See Upgrade Ceph and stop local docker registries.

7. Validate CSM health

Now that all management nodes have joined the Kubernetes cluster, CSM services have been installed, and administrative access has been enabled, the health of the management nodes and all CSM services should be validated. There are no exceptions to running the tests – all tests should be run now.

This CSM health validation can also be run at other points during the system lifecycle, such as when replacing a management node, checking the health after a management node has rebooted because of a crash, as part of doing a full system power down or power up, or after other types of system maintenance.

See Validate CSM Health.

8. Configure Prometheus alert notifications

Now that CSM has been installed and health has been validated, if the system management health monitoring tools (specifically Prometheus) are found to be useful, then email notifications can be configured for specific alerts defined in Prometheus. Prometheus upstream documentation can be leveraged for an Alert Notification Template Reference as well as Notification Template Examples. Currently supported notification types include Slack, Pager Duty, email, or a custom integration via a generic webhook interface.

See Configure Prometheus Email Alert Notifications for an example configuration of an email alert notification for the Postgres replication alerts that are defined on the system.

9. Upload Olympus BMC recovery firmware into TFTP server

IMPORTANT: Before Firmware can be updated the HPC Firmware Pack (HFP) must be installed refer to the HPE Cray EX System Software Getting Started Guide S-8000 on the HPE Customer Support Center for more information about how to install the HPE Cray EX HPC Firmware Pack (HFP) product.

The Olympus hardware needs to have recovery firmware loaded to the cray-tftp server in case the BMC loses its firmware. The BMCs are configured to load a recovery firmware from a TFTP server. This procedure does not modify any BMC firmware, but only stages the firmware on the TFTP server for download in the event it is needed.

See Load Olympus BMC Recovery Firmware into TFTP server.
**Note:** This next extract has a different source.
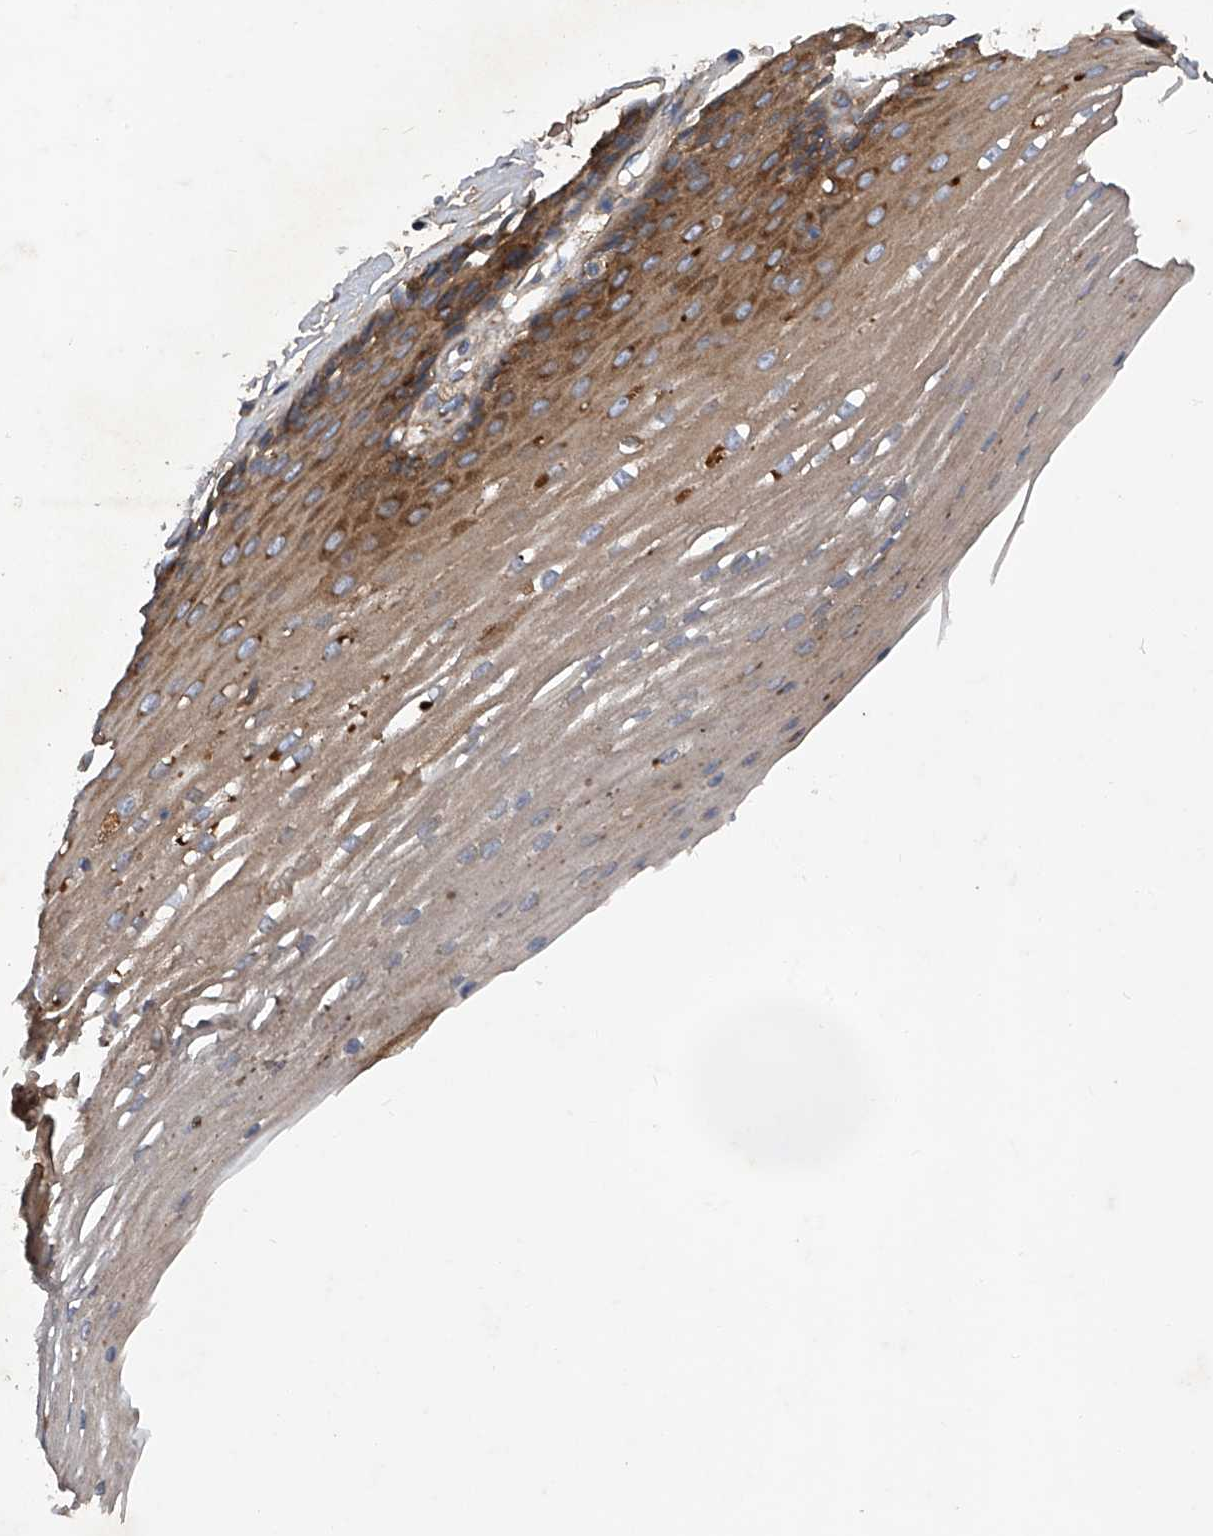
{"staining": {"intensity": "strong", "quantity": ">75%", "location": "cytoplasmic/membranous"}, "tissue": "esophagus", "cell_type": "Squamous epithelial cells", "image_type": "normal", "snomed": [{"axis": "morphology", "description": "Normal tissue, NOS"}, {"axis": "topography", "description": "Esophagus"}], "caption": "Esophagus was stained to show a protein in brown. There is high levels of strong cytoplasmic/membranous positivity in about >75% of squamous epithelial cells. The staining is performed using DAB brown chromogen to label protein expression. The nuclei are counter-stained blue using hematoxylin.", "gene": "ASCC3", "patient": {"sex": "male", "age": 62}}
10. Update firmware with FAS

Now that all management nodes and CSM services have been validated as healthy, the firmware on other components in the system can be checked and updated. The Firmware Action Service (FAS) communicates with many devices on the system. FAS can be used to update the firmware for all of the devices it communicates with at once, or specific devices can be targeted for a firmware update.
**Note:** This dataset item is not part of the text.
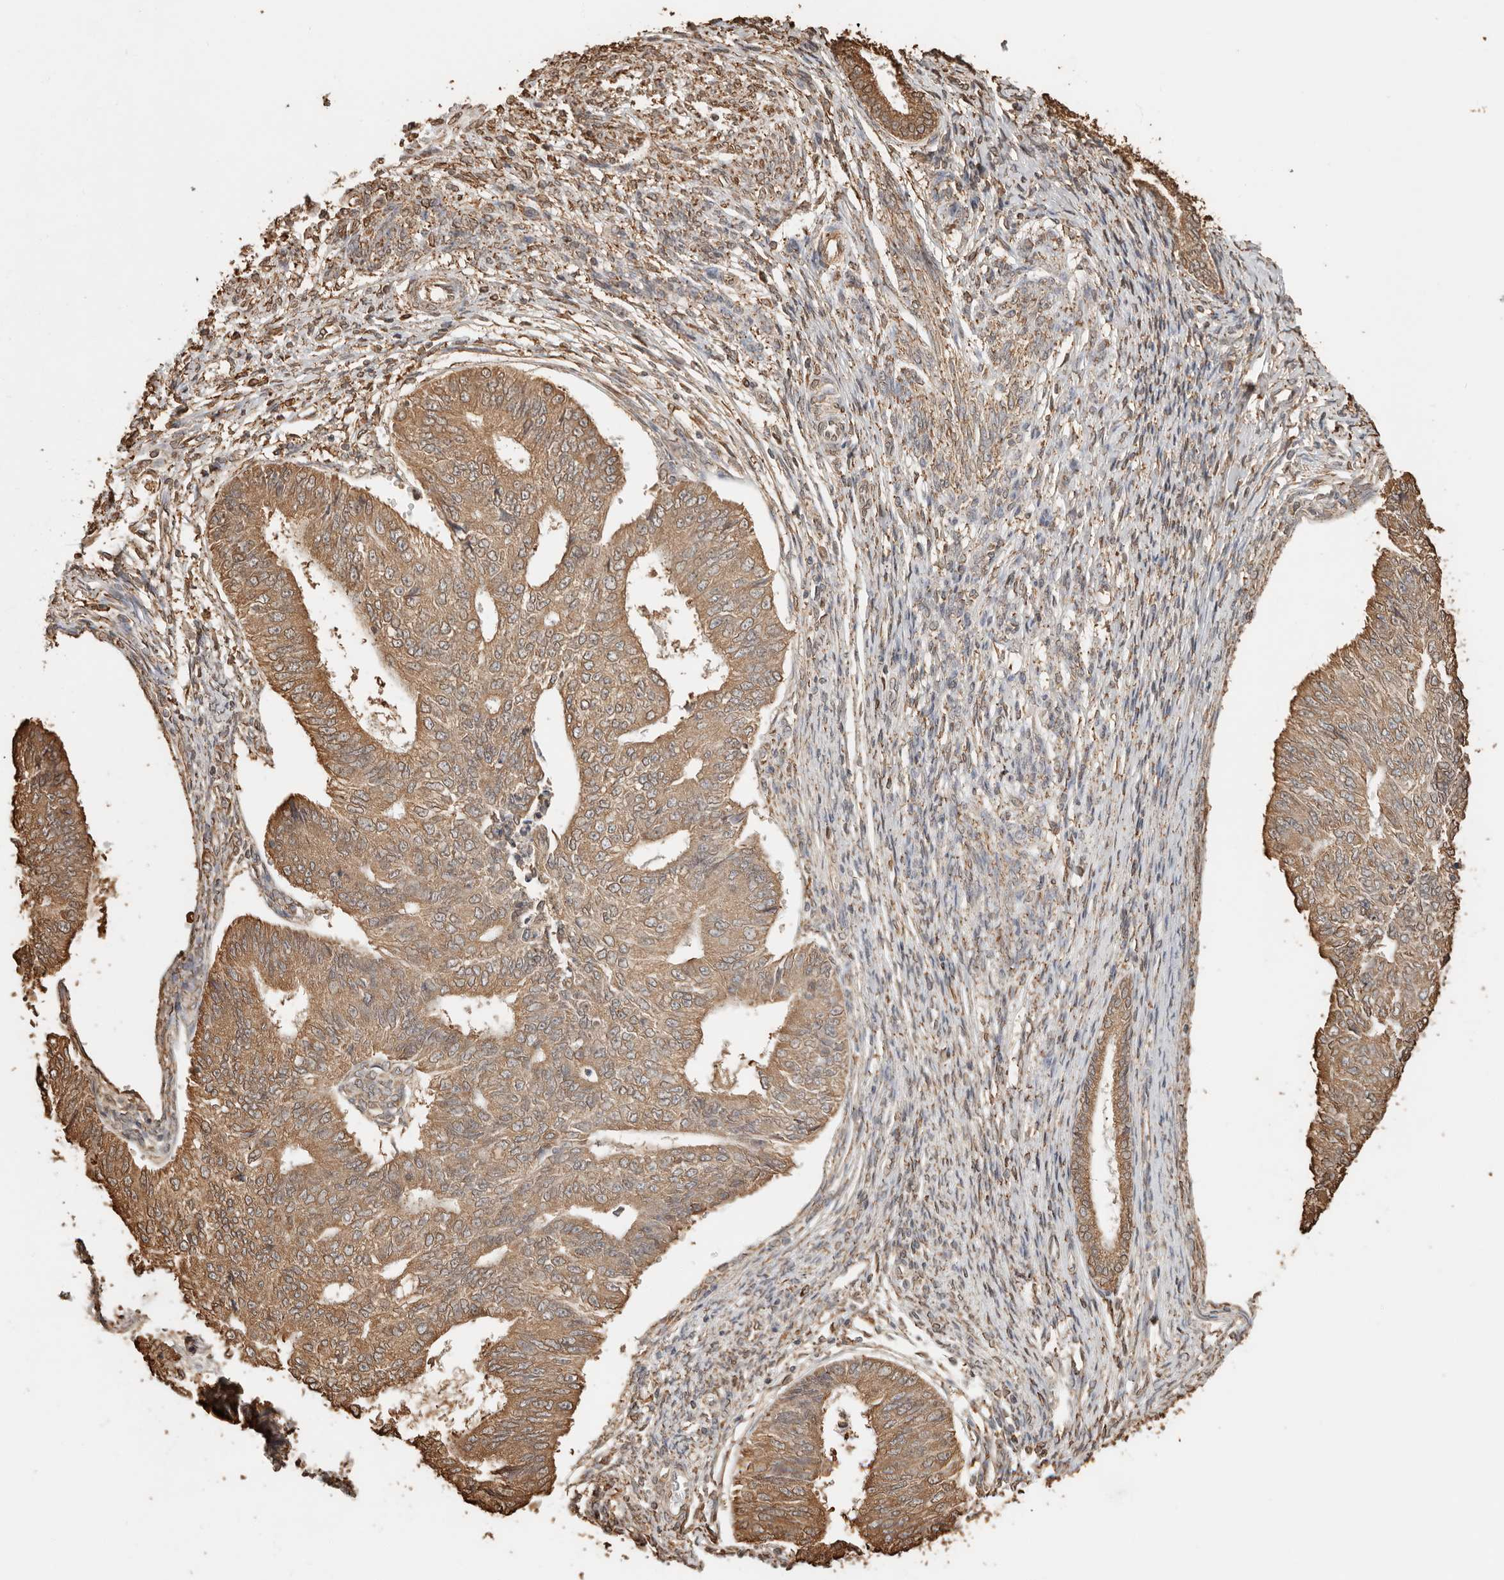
{"staining": {"intensity": "moderate", "quantity": ">75%", "location": "cytoplasmic/membranous"}, "tissue": "endometrial cancer", "cell_type": "Tumor cells", "image_type": "cancer", "snomed": [{"axis": "morphology", "description": "Adenocarcinoma, NOS"}, {"axis": "topography", "description": "Endometrium"}], "caption": "Protein positivity by IHC reveals moderate cytoplasmic/membranous positivity in approximately >75% of tumor cells in endometrial cancer (adenocarcinoma).", "gene": "ARHGEF10L", "patient": {"sex": "female", "age": 32}}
See Update Firmware with FAS

11. Prepare compute nodes

After completion of the firmware update with FAS, compute nodes can be prepared. Some compute node types have special preparation steps, but most compute nodes are ready to be used now.

These compute node types require preparation:

  • HPE Apollo 6500 XL645d Gen10 Plus
  • Gigabyte

See Prepare Compute Nodes.

12. Next topic

After completion of the firmware update with FAS and the preparation of compute nodes, the CSM product stream has been fully installed and configured. Refer to the HPE Cray EX System Software Getting Started Guide S-8000 on the HPE Customer Support Center for more information on other product streams to be installed and configured after CSM.

Troubleshooting installation problems

The installation of the Cray System Management (CSM) product requires knowledge of the various nodes and switches for the HPE Cray EX system. The procedures in this section should be referenced during the CSM install for additional information on system hardware, troubleshooting, and administrative tasks related to CSM.

See Troubleshooting Installation Problems.

Post-installation

13. Apply security hardening

Review the security hardening guide, apply non-optional procedures, and review optional procedures.

See Security Hardening.

14. Export Nexus data

Warning: This process can take multiple hours where Nexus is unavailable and should be done during scheduled maintenance periods.

Prior to the upgrade it is recommended that a Nexus export is taken. This is not a required step but highly recommend to protect the data in Nexus. If there is no maintenance period available then this step should be skipped until after the upgrade process.

See Nexus Export and Restore Procedure for details.